Dans les vertes collines du Haut-Nkam, berceau camerounais d’un cacao d’exception, une révolution silencieuse est en marche. Alors que la campagne cacaoyère 2024-2025 vient de s’achever, les coopératives locales affichent un bilan historique : 3000 tonnes de fèves vendues pour une manne financière de 13 milliards de FCFA. Derrière ces chiffres impressionnants se cache une success story largement attribuée à l’avènement de Naossi Industry, un acteur industriel devenu le catalyseur de la prospérité locale.

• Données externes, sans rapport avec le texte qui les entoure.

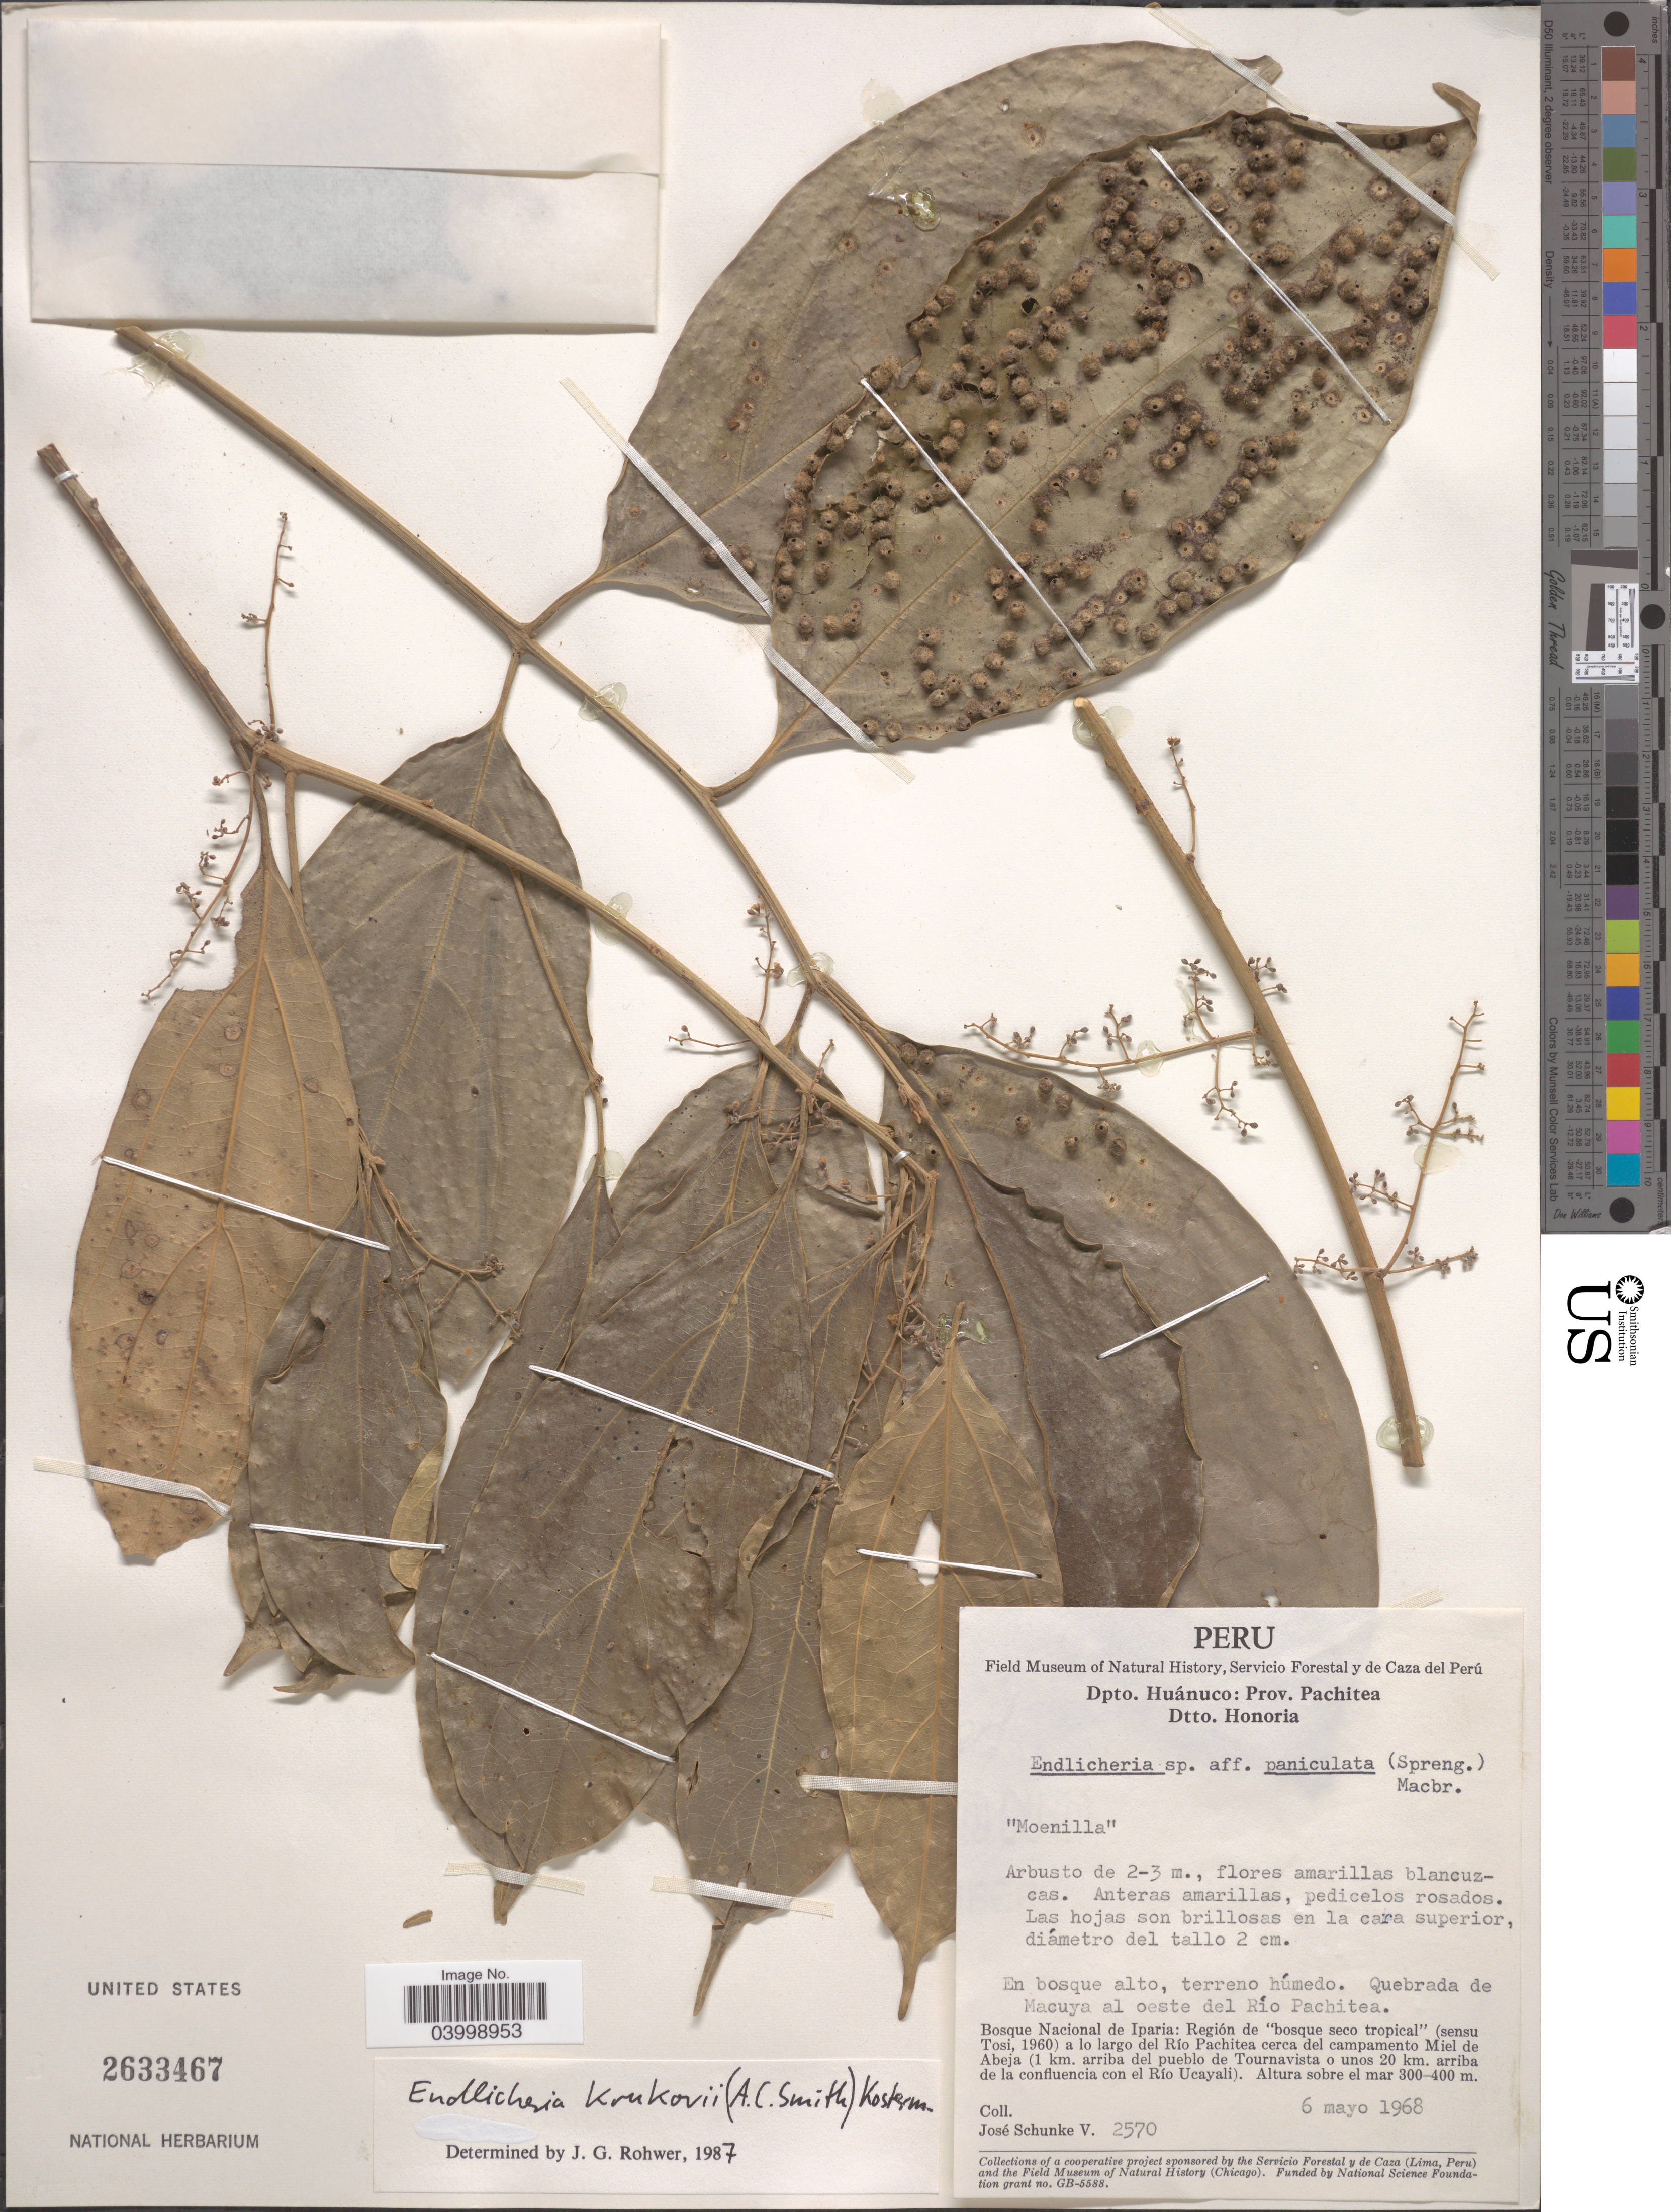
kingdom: Plantae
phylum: Tracheophyta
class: Magnoliopsida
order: Laurales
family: Lauraceae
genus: Endlicheria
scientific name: Endlicheria krukovii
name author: (A.C. Sm.) Kosterm.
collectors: J. Schunke Vigo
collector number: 2570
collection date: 1968-05-06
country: Peru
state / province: Huánuco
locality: Dpto. Huánuco: Prov. Pachitea. Dtto. Honoria. Quebrada de Macuya al oeste del Río Pachitea. Bosque Nacional de Iparia: Región de "bosque seco tropical" (sensu Tosi, 1960) a lo largo del Río Pachitea cerca del campamento Miel de Abeja (1 km. arriba del pueblo de Tournavista o unos 20 km. arriba de la confluencia con el Río Ucayali).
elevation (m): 300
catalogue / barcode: US 2633467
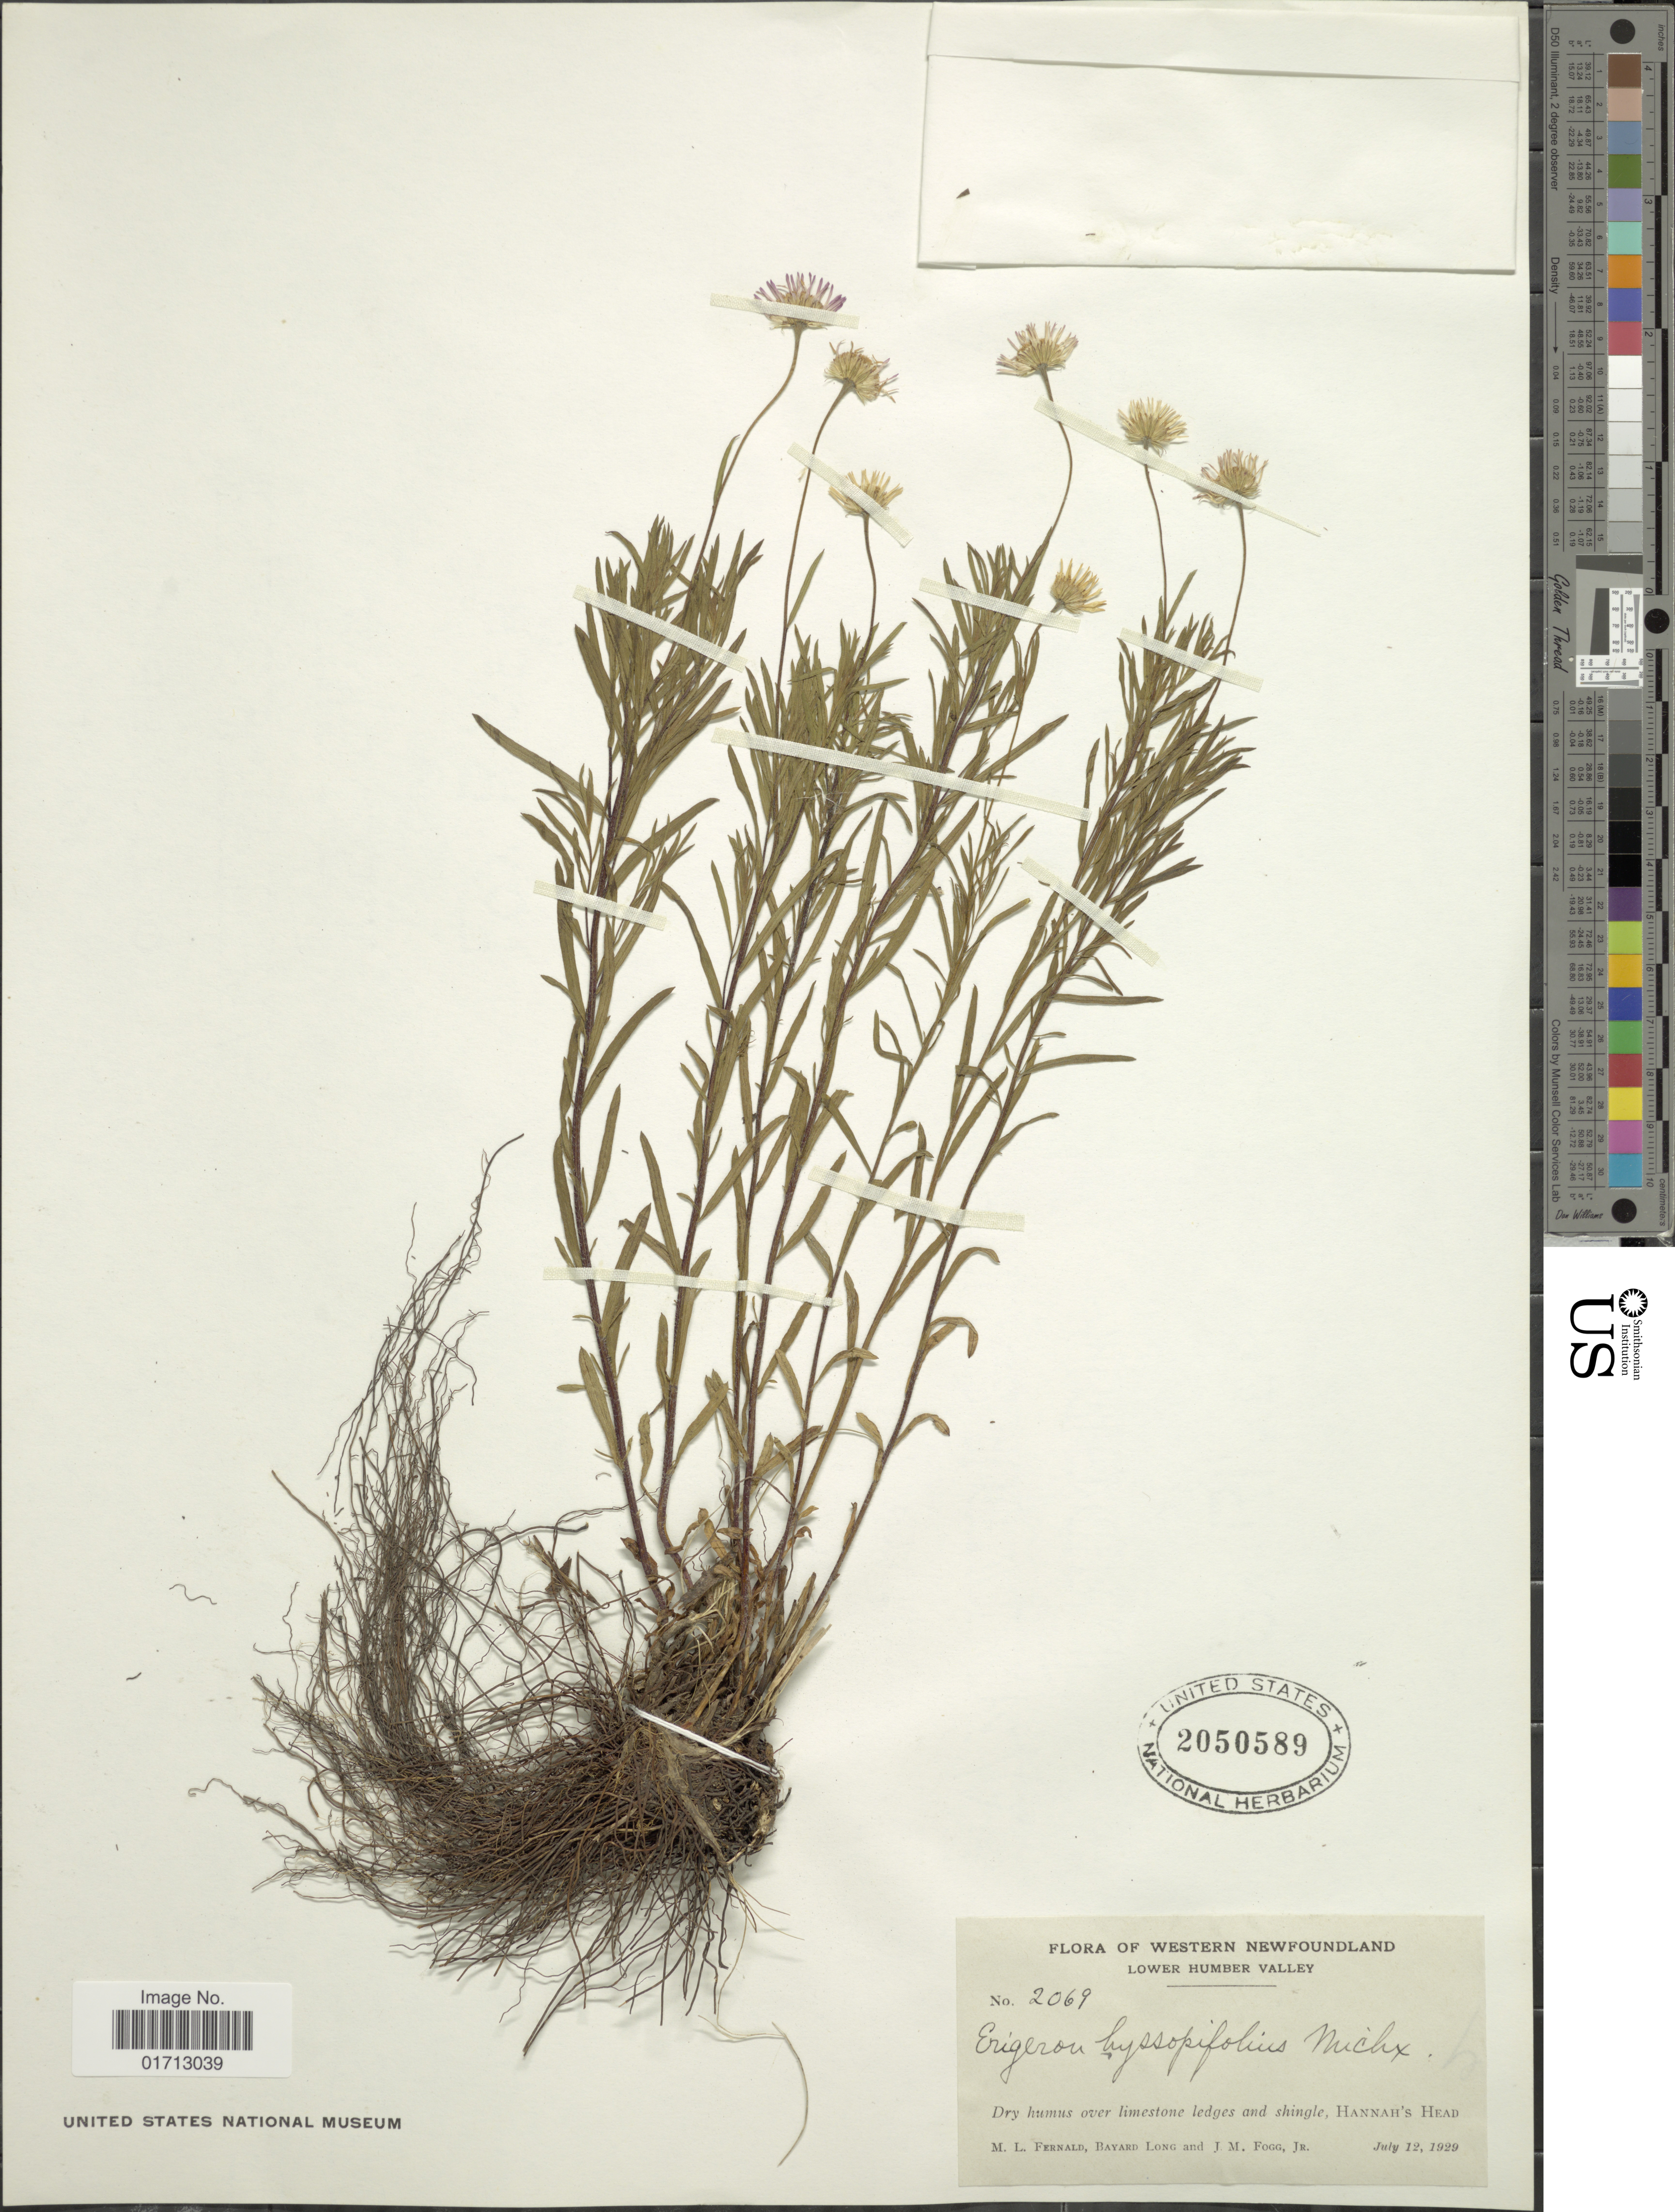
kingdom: Plantae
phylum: Tracheophyta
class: Magnoliopsida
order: Asterales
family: Asteraceae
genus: Erigeron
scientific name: Erigeron hyssopifolius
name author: Michx.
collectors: M. L. Fernald, B. Long & J. Fogg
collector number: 2069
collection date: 1929-07-12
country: Canada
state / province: Newfoundland and Labrador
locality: Western Newfoundland, lower Humber Valley, Hannah's Head.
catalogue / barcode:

Un pacte gagnant-gagnant pour une qualité premium

L’impact de Naossi, dont l’usine de transformation à haute valeur ajoutée est installée non loin de là, se mesure d’abord à la prime directement versée aux producteurs. Le prix moyen du kilo dans le Haut-Nkam a atteint 4300 FCFA, bien au-delà du seuil minimal garanti de 3210 FCFA par l’Office national du cacao et du café (ONCC). Cette valorisation n’est pas le fruit du hasard. Naossi Industry a instauré un partenariat étroit avec les coopératives, imposant un cahier des charges rigoureux axé sur la qualité de la fermentation et du séchage. En achetant une part significative de la production locale à un prix rémunérateur pour la transformer en beurre, poudre et masse de cacao destinés à l’export, l’entreprise a créé un cercle vertueux.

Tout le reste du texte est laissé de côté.